**What to produce:** Return the whole forum thread below word for word, changing nothing.

(Beginning of Study text)

And don't you ever stand for that sort of thing. Someone ever tries to kill you, you try to kill 'em right back! ... You got the right same as anyone to live and try to kill people.

Mal ,'Our Mrs. Reynolds'


The Great Write Way  

A place for Buffistas to discuss, beta and otherwise deal and dish on their non-fan fiction projects.


§ ita § - Oct 19, 2004 7:28:33 am PDT #7523 of 10001
Well not canonically, no, but this is transformative fiction.

Colin.

I'm not much for the fateful, but it was certainly quite the moment.


Polter-Cow - Oct 19, 2004 7:32:23 am PDT #7524 of 10001
What else besides ramen can you scoop? YOU CAN SCOOP THIS WORLD FROM DARKNESS!

Farrell? Firth? ComaBoy from Everwood ?


§ ita § - Oct 19, 2004 7:33:47 am PDT #7525 of 10001
Well not canonically, no, but this is transformative fiction.

Pfah on those Colins. This one.


Nutty - Oct 19, 2004 7:41:45 am PDT #7526 of 10001
"Mister Spock is on his fanny, sir. Reports heavy damage."

The not-murderer. Not that ita's Colin particularly appreciates the homonymy.

I am surprised that so many of these fateful encounters are autobiographical -- it seems even moreso than other drabble topics. I cannot think of a single "fateful" encounter with a person that I recognized at the time, nor one I remember so clearly that I can describe it later.


§ ita § - Oct 19, 2004 7:44:24 am PDT #7527 of 10001
Well not canonically, no, but this is transformative fiction.

Not that ita's Colin particularly appreciates the homonymy.

No, it works for him. Keeps him familiar, without him having to go on Death Row.

I don't have that many (if any) fateful encounters. But I might not be in LA if I hadn't met him, so I can keep that one.

Every time I try and make up a fictional one, it seems overdone.

(End of Study text)
(Beginning of Data for analysis)

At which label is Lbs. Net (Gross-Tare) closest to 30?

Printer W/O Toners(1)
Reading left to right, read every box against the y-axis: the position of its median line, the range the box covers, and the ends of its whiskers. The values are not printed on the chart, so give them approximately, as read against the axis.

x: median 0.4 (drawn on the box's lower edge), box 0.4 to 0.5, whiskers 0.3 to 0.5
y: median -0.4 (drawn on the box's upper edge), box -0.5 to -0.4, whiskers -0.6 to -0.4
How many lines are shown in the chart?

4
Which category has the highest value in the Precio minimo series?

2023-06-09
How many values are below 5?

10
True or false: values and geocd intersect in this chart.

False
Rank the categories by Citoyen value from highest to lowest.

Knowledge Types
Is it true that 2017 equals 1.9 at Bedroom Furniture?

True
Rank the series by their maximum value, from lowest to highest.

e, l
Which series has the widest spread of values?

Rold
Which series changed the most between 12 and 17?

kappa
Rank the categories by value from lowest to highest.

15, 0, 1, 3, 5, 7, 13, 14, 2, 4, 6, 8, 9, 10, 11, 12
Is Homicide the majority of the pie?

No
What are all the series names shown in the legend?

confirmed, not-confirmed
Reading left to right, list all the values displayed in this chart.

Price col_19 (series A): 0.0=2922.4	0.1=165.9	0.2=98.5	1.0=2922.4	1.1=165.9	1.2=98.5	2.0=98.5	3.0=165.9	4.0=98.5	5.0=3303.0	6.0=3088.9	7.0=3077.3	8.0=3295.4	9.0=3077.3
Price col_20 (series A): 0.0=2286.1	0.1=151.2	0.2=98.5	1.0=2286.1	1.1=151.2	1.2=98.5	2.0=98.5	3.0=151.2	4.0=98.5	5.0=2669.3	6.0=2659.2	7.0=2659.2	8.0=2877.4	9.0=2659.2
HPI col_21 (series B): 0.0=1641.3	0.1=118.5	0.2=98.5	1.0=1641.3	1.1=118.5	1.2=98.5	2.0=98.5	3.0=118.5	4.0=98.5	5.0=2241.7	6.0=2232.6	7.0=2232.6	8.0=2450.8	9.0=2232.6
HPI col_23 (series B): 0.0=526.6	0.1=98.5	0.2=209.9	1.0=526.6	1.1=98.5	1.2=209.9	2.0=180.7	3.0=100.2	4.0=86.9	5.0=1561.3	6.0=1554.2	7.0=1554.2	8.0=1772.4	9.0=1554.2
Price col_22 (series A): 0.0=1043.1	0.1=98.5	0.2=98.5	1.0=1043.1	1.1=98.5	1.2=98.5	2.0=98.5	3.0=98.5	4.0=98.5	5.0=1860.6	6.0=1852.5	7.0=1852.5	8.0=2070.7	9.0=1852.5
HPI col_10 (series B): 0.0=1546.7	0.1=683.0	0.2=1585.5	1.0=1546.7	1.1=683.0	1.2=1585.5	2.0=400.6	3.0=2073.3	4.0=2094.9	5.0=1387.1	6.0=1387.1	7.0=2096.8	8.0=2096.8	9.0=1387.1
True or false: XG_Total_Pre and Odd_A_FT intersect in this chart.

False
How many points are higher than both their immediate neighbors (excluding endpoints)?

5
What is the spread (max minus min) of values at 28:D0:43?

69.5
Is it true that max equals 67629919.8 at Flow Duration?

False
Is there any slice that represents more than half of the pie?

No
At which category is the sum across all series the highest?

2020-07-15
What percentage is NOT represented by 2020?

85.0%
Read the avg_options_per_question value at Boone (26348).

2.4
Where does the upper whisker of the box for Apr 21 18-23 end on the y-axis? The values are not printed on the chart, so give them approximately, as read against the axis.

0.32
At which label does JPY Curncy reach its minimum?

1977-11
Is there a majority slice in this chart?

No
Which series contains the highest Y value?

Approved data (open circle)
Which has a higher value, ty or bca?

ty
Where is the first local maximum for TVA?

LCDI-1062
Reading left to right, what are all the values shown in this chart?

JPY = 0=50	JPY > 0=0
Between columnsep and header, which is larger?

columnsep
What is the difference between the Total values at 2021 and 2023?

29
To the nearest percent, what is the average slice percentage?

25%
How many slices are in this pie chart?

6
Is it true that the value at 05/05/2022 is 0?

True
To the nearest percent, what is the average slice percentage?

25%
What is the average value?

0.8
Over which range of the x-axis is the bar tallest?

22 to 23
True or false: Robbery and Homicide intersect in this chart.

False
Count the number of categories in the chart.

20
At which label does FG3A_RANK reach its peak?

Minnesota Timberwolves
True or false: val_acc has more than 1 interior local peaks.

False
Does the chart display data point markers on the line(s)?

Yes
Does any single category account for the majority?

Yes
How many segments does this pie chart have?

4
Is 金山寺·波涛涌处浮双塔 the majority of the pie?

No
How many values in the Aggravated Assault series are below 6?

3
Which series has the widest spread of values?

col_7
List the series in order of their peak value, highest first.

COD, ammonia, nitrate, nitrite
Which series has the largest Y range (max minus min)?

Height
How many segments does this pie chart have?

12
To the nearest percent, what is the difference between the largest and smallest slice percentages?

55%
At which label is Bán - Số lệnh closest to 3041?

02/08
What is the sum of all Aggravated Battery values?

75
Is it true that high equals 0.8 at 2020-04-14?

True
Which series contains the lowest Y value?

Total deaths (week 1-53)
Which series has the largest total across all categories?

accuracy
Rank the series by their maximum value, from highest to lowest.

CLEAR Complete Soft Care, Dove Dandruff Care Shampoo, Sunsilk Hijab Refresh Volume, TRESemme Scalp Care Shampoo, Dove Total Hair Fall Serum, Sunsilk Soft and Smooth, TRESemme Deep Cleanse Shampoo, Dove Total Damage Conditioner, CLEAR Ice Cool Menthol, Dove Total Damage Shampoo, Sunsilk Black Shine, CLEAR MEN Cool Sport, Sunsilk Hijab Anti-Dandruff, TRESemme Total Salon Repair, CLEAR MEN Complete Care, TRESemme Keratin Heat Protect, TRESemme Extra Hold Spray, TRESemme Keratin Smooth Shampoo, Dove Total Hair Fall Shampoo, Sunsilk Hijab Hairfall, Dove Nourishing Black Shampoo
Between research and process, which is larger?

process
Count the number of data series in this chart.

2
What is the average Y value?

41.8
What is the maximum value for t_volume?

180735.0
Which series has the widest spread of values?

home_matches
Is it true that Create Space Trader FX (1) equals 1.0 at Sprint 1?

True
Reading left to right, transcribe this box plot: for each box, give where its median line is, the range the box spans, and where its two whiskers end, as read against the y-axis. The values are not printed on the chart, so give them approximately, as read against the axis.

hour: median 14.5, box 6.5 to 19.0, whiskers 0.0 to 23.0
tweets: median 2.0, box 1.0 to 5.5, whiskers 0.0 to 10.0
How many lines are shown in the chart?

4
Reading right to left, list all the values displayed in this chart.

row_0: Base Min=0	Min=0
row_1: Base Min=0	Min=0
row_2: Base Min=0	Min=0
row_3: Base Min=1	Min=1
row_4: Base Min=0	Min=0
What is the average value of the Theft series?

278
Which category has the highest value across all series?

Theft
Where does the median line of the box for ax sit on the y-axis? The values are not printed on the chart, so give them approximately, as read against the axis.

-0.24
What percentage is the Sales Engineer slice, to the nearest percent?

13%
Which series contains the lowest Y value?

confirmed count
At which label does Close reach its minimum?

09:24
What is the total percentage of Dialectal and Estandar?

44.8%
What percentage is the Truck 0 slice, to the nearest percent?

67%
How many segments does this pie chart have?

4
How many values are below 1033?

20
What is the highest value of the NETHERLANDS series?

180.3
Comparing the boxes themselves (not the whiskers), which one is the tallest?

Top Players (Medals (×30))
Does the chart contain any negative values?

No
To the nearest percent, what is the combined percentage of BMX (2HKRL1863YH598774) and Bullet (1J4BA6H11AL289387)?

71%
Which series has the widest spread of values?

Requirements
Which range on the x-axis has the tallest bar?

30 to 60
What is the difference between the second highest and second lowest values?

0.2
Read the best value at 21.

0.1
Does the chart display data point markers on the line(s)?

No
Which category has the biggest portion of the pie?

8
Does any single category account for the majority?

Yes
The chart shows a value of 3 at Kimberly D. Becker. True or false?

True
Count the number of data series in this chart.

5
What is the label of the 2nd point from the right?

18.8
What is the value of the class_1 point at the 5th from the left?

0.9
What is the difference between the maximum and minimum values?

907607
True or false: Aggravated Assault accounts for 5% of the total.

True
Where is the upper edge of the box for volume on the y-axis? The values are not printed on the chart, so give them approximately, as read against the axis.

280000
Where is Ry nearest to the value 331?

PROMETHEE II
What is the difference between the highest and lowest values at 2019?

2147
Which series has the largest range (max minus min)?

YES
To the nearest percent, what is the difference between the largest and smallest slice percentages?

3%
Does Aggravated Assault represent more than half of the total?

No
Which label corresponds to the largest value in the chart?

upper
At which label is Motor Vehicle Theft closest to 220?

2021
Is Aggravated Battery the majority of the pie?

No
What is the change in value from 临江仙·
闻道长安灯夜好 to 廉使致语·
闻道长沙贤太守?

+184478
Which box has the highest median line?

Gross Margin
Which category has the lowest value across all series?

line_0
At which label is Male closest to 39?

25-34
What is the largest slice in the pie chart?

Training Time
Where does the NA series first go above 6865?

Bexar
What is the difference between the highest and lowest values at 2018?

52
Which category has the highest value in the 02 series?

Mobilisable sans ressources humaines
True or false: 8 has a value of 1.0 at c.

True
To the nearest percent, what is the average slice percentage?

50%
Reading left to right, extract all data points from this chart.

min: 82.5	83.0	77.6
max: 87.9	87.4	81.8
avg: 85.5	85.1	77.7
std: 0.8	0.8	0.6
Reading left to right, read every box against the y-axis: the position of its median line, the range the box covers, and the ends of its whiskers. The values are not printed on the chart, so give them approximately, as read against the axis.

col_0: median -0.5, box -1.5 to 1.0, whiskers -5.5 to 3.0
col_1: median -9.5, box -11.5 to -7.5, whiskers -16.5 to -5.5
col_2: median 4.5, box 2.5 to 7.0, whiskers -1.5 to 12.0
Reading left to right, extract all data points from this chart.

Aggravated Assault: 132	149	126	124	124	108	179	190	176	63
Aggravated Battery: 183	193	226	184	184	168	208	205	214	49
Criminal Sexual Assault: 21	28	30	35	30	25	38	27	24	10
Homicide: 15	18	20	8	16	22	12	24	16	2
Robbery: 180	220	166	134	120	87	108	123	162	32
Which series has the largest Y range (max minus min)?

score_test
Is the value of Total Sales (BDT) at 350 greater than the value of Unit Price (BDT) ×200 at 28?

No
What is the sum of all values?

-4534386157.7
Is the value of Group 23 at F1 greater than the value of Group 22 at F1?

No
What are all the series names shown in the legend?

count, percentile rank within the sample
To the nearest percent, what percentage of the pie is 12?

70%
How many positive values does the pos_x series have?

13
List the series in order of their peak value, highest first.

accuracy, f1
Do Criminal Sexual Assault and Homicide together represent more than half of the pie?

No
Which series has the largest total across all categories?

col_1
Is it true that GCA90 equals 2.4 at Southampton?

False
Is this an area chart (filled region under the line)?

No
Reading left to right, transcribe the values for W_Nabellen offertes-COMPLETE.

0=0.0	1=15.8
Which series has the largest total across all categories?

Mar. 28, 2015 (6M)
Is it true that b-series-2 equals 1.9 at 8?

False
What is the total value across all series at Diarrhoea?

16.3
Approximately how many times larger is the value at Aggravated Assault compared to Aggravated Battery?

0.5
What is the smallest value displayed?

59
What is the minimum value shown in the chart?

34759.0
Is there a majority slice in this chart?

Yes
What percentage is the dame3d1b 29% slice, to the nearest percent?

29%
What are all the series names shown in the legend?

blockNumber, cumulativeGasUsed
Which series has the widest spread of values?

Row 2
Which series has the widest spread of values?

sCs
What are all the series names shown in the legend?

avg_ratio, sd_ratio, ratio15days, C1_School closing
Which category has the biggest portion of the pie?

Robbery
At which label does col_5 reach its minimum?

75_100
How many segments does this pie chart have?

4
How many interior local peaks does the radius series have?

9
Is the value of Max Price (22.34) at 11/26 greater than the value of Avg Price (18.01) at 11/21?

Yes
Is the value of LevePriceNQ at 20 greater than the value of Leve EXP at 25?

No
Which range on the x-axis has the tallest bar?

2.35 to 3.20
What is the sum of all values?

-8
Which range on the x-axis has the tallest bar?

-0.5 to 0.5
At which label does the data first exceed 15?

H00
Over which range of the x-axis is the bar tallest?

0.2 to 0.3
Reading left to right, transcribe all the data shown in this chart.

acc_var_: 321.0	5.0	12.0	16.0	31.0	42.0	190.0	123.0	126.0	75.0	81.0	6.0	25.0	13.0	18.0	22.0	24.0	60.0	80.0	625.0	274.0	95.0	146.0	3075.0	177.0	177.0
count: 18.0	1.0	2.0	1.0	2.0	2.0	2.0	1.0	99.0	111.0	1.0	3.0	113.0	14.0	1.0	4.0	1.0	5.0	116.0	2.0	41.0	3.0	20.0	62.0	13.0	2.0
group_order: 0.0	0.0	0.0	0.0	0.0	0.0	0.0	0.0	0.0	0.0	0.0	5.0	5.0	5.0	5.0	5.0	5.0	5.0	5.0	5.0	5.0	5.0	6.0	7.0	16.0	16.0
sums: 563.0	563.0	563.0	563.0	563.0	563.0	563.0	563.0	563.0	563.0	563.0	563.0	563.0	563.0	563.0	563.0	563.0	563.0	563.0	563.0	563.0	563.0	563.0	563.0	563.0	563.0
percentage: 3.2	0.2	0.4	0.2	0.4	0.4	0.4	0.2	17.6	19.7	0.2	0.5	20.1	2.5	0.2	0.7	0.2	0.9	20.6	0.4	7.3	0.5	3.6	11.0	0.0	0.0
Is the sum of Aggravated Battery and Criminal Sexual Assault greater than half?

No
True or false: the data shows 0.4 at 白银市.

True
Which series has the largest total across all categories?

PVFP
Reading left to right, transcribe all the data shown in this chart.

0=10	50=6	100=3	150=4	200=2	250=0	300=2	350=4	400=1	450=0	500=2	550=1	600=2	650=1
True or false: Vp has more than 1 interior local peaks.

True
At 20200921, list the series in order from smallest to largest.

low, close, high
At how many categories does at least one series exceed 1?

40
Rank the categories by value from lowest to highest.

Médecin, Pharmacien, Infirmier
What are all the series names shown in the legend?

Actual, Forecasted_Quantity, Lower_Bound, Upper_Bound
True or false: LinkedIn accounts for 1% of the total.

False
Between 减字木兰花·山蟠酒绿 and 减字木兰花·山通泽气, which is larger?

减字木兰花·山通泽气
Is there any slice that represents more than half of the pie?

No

(End of Data for analysis)

**Written response:**
And don't you ever stand for that sort of thing. Someone ever tries to kill you, you try to kill 'em right back! ... You got the right same as anyone to live and try to kill people.

Mal ,'Our Mrs. Reynolds'


The Great Write Way  

A place for Buffistas to discuss, beta and otherwise deal and dish on their non-fan fiction projects.


§ ita § - Oct 19, 2004 7:28:33 am PDT #7523 of 10001
Well not canonically, no, but this is transformative fiction.

Colin.

I'm not much for the fateful, but it was certainly quite the moment.


Polter-Cow - Oct 19, 2004 7:32:23 am PDT #7524 of 10001
What else besides ramen can you scoop? YOU CAN SCOOP THIS WORLD FROM DARKNESS!

Farrell? Firth? ComaBoy from Everwood ?


§ ita § - Oct 19, 2004 7:33:47 am PDT #7525 of 10001
Well not canonically, no, but this is transformative fiction.

Pfah on those Colins. This one.


Nutty - Oct 19, 2004 7:41:45 am PDT #7526 of 10001
"Mister Spock is on his fanny, sir. Reports heavy damage."

The not-murderer. Not that ita's Colin particularly appreciates the homonymy.

I am surprised that so many of these fateful encounters are autobiographical -- it seems even moreso than other drabble topics. I cannot think of a single "fateful" encounter with a person that I recognized at the time, nor one I remember so clearly that I can describe it later.


§ ita § - Oct 19, 2004 7:44:24 am PDT #7527 of 10001
Well not canonically, no, but this is transformative fiction.

Not that ita's Colin particularly appreciates the homonymy.

No, it works for him. Keeps him familiar, without him having to go on Death Row.

I don't have that many (if any) fateful encounters. But I might not be in LA if I hadn't met him, so I can keep that one.

Every time I try and make up a fictional one, it seems overdone.